Reynolds Has Mixed Quarter, Gives Light Guidance
The primary reason for Reyold’s fall is the mixed results and light guidance. The company reported revenue that was only in line with expectations, while the earnings came in a bit light. The cause is weakness in the Baking and Cooking segment, which includes the core Reynolds Wrap brand and has been impacted by rising costs.
On a segment basis, 3 of the 4 operating segments produced growth and profitability akin to pre-pandemic levels. The Banking and Cooking segment is the only one to show weakness, primarily in its impact on the bottom line.
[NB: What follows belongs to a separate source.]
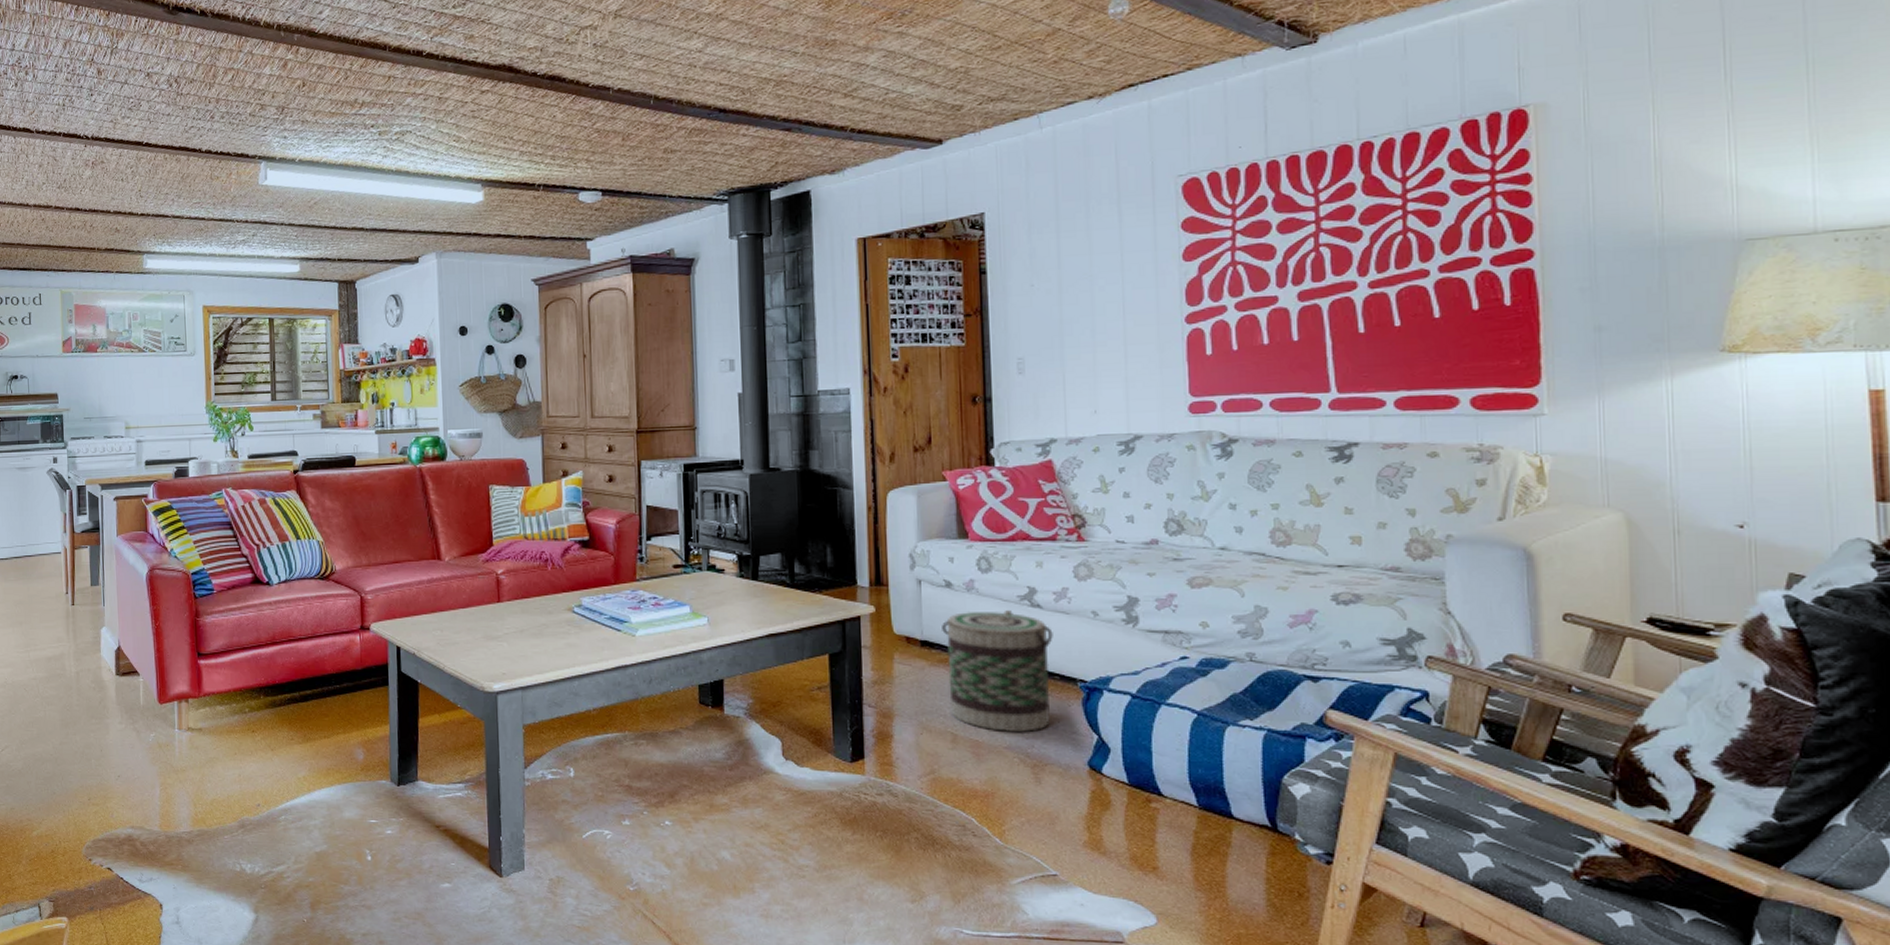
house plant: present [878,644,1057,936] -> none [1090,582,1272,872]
The segment revenue fell by only 3%, which isn’t much given the surge in household spending seen during the pandemic's peak.
The worst news is the bottom line, which contracted by 49%, but even that is mitigated by the cause the company plans. The company experienced some unplanned downtime that led to deleveraging, which will be addressed in the current and following quarters. The company’s plans include maintaining operational momentum to improve efficiency and profitability. These efforts are expected to aid results on an ongoing basis, suggesting the guidance may be cautious.
The company’s guidance for Q1 and FY 2023 is for flat to slightly higher revenue and earnings relative to 2022. This is 360 basis points below the consensus at the top line and 270 bps below the Marketbeat.com consensus on the bottom line, but it may be an easy bar to beat. The risk is that rising prices for products in other categories are dampening demand which is seen in lower volume sales. If this trend worsens, it could offset any benefit the company can achieve.
The Technical Outlook: Reynolds Consumer Products Is Range Bound
Reynolds Consumer Products stock fell hard on the Q4 news, but the selling is most likely over. The stock has been range bound since the IPO and will continue for the foreseeable future. The company has headwinds but also cash flow and pays a nice dividend, which will keep it moving sideways for now. If the institutions lose interest, share prices could fall to new lows.